The standard first-line treatment for acute GVHD is systemic corticosteroids, which suppress the overactive donor immune cells. Mild cases limited to the skin may respond to topical steroid creams or ointments alone. For chronic skin GVHD affecting the surface layers, a common approach is applying a prescription-strength steroid ointment after soaking the skin in plain warm water for about 20 minutes, a technique that improves absorption. Many patients prefer using a cream formulation during the day under clothing and switching to an ointment at night for better coverage.

When steroids are not enough or when the disease becomes chronic and resistant, newer targeted medications are available. In the past decade, four drugs have received FDA approval specifically for chronic GVHD: ibrutinib, ruxolitinib, belumosudil, and axatilimab. These work through different pathways to calm the immune attack and have given patients options that did not exist a generation ago.

Light therapy (phototherapy) is another tool used for skin-predominant disease, though patients taking certain oral medications for phototherapy sessions need to wear protective eyewear for 24 hours afterward to prevent eye damage.

Complications of Skin Involvement

Skin GVHD is not just a surface problem. When chronic sclerotic disease extends into the fascia (the connective tissue wrapping around muscles), it can cause fasciitis that directly restricts joint movement. Over time, fibrotic tissue tightens around joints, leading to contractures where a joint becomes permanently difficult to bend or straighten. Once contractures develop, the outlook worsens, which is why early physical therapy, including stretching and myofascial massage, is important to maintain range of motion before tightening becomes irreversible.

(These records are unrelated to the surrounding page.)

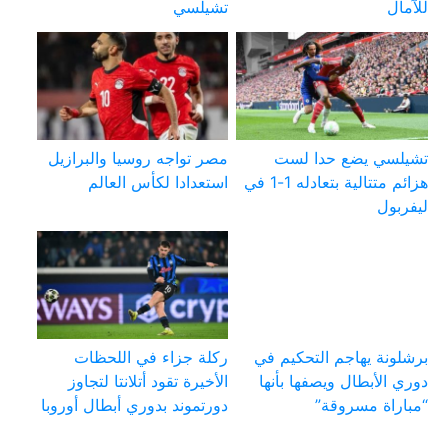
للآمال
تشيلسي
تشيلسي يضع حدا لست
مصر تواجه روسيا والبرازيل
هزائم متتالية بتعادله 1-1 في
استعدادا لكأس العالم
ليفربول
برشلونة يهاجم التحكيم في
ركلة جزاء في اللحظات
دوري الأبطال ويصفها بأنها
الأخيرة تقود أتلانتا لتجاوز
“مباراة مسروقة”
دورتموند بدوري أبطال أوروبا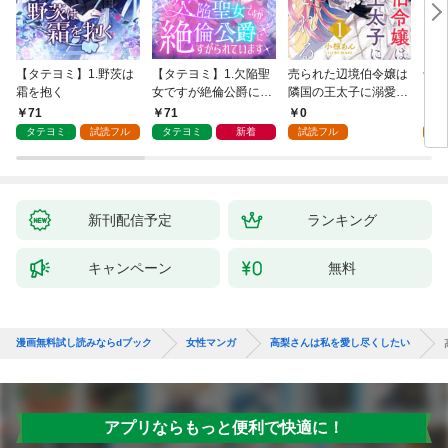
【タテヨミ】1.野茨は
【タテヨミ】1.欠陥聖
売られた辺境伯令嬢は
千鶴
霜を抱く
女ですが絶倫公爵にす
隣国の王太子に溺愛さ
に一
がられています
れる 1
【分
71
71
0
0
家の
タテヨミ
試読フル
タテヨミ
新着
試読フル
新刊配信予定
ランキング
キャンペーン
無料
漫画無料試し読みならdブック
女性マンガ
高梨さんは私を愛し尽くしたい
アプリならもっと便利で快適に！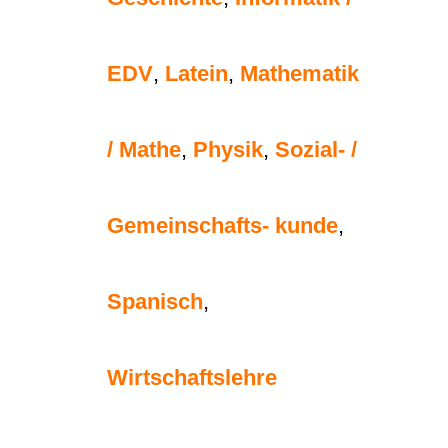
EDV
,
Latein
,
Mathematik
/ Mathe
,
Physik
,
Sozial- /
Gemeinschafts- kunde
,
Spanisch
,
Wirtschaftslehre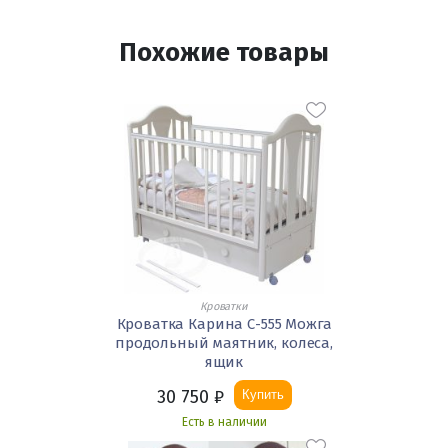
Похожие товары
Кроватки
Кроватка Карина С-555 Можга
продольный маятник, колеса,
ящик
30 750
₽
Купить
Есть в наличии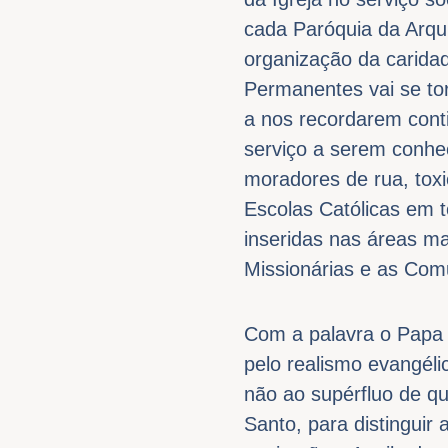
cada Paróquia da Arqu
organização da carida
Permanentes vai se to
a nos recordarem cont
serviço a serem conhe
moradores de rua, toxi
Escolas Católicas em 
inseridas nas áreas m
Missionárias e as Com
Com a palavra o Papa 
pelo realismo evangéli
não ao supérfluo de qu
Santo, para distinguir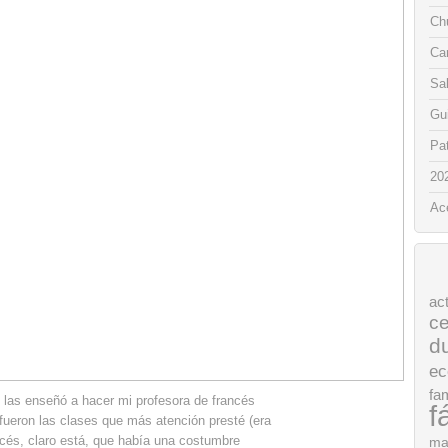
Chu
Ca
Sa
Gui
Pat
20
Ac
ac
ce
d
ec
fam
 las enseñó a hacer mi profesora de francés
f
 fueron las clases que más atención presté (era
ncés, claro está, que había una costumbre
ma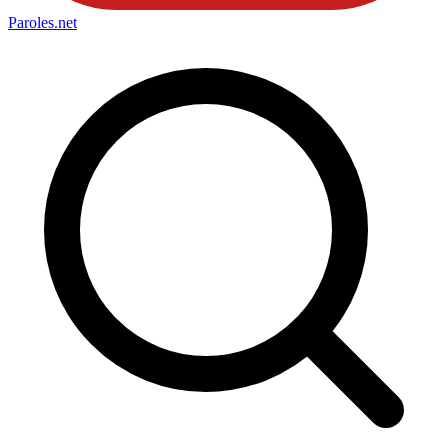
Paroles
.net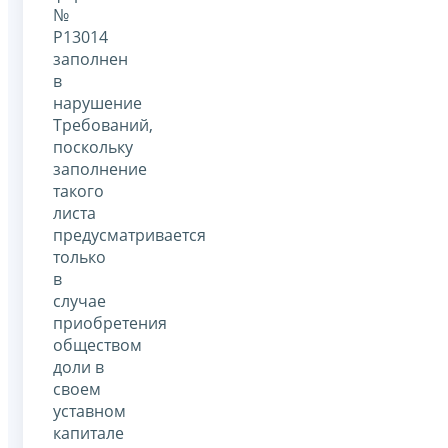
№
Р13014
заполнен
в
нарушение
Требований,
поскольку
заполнение
такого
листа
предусматривается
только
в
случае
приобретения
обществом
доли в
своем
уставном
капитале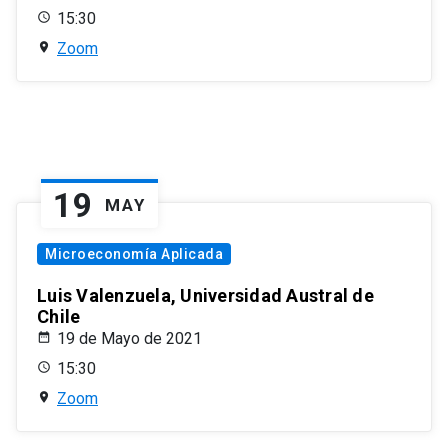
15:30
Zoom
19
MAY
Microeconomía Aplicada
Luis Valenzuela, Universidad Austral de
Chile
19 de Mayo de 2021
15:30
Zoom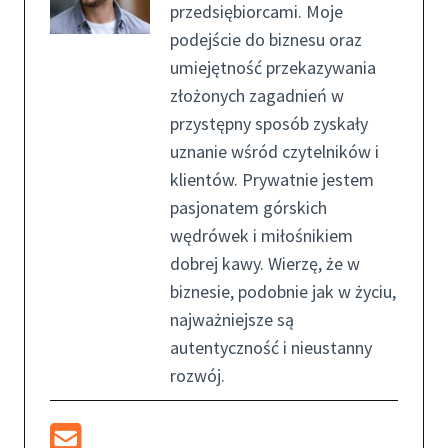
przedsiębiorcami. Moje
podejście do biznesu oraz
umiejętność przekazywania
złożonych zagadnień w
przystępny sposób zyskały
uznanie wśród czytelników i
klientów. Prywatnie jestem
pasjonatem górskich
wędrówek i miłośnikiem
dobrej kawy. Wierzę, że w
biznesie, podobnie jak w życiu,
najważniejsze są
autentyczność i nieustanny
rozwój.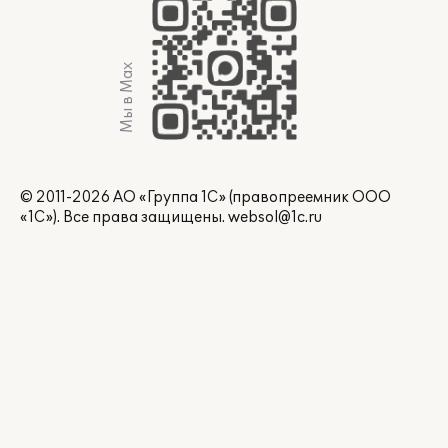
Мы в Max
© 2011-2026 АО «Группа 1С» (правопреемник ООО
«1С»). Все права защищены.
websol@1c.ru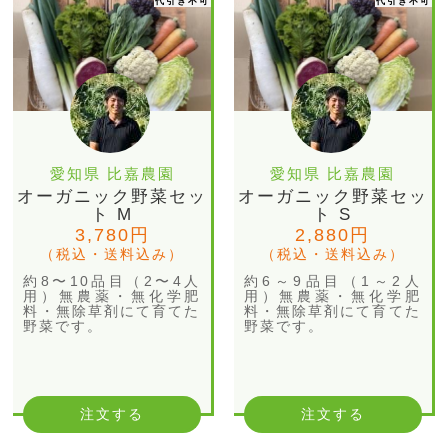
代引き不可
代引き不可
愛知県 比嘉農園
愛知県 比嘉農園
オーガニック野菜セッ
オーガニック野菜セッ
ト M
ト S
3,780円
2,880円
（税込・送料込み）
（税込・送料込み）
約8〜10品目（2〜4人
約6～9品目（1～2人
用）無農薬・無化学肥
用）無農薬・無化学肥
料・無除草剤にて育てた
料・無除草剤にて育てた
野菜です。
野菜です。
注文する
注文する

Damaged skin also loses some of its ability to act as a barrier against infection. In severe cases with blistering or open sores, bacterial infections become a real concern. Sepsis has been documented as a cause of death in patients with musculoskeletal and skin GVHD, underscoring how seriously skin breakdown needs to be managed.

Daily Skin Care Matters

Beyond prescription treatments, consistent skin care plays a meaningful role in managing symptoms and protecting fragile skin. Keeping the skin well moisturized helps maintain the barrier function that GVHD disrupts. Sun protection is also important, since affected skin can be more sensitive to UV damage and because some treatments increase photosensitivity. Gentle cleansing, avoiding harsh soaps, and applying thick emollients regularly are simple steps that complement medical treatment and can reduce discomfort from dryness and itching.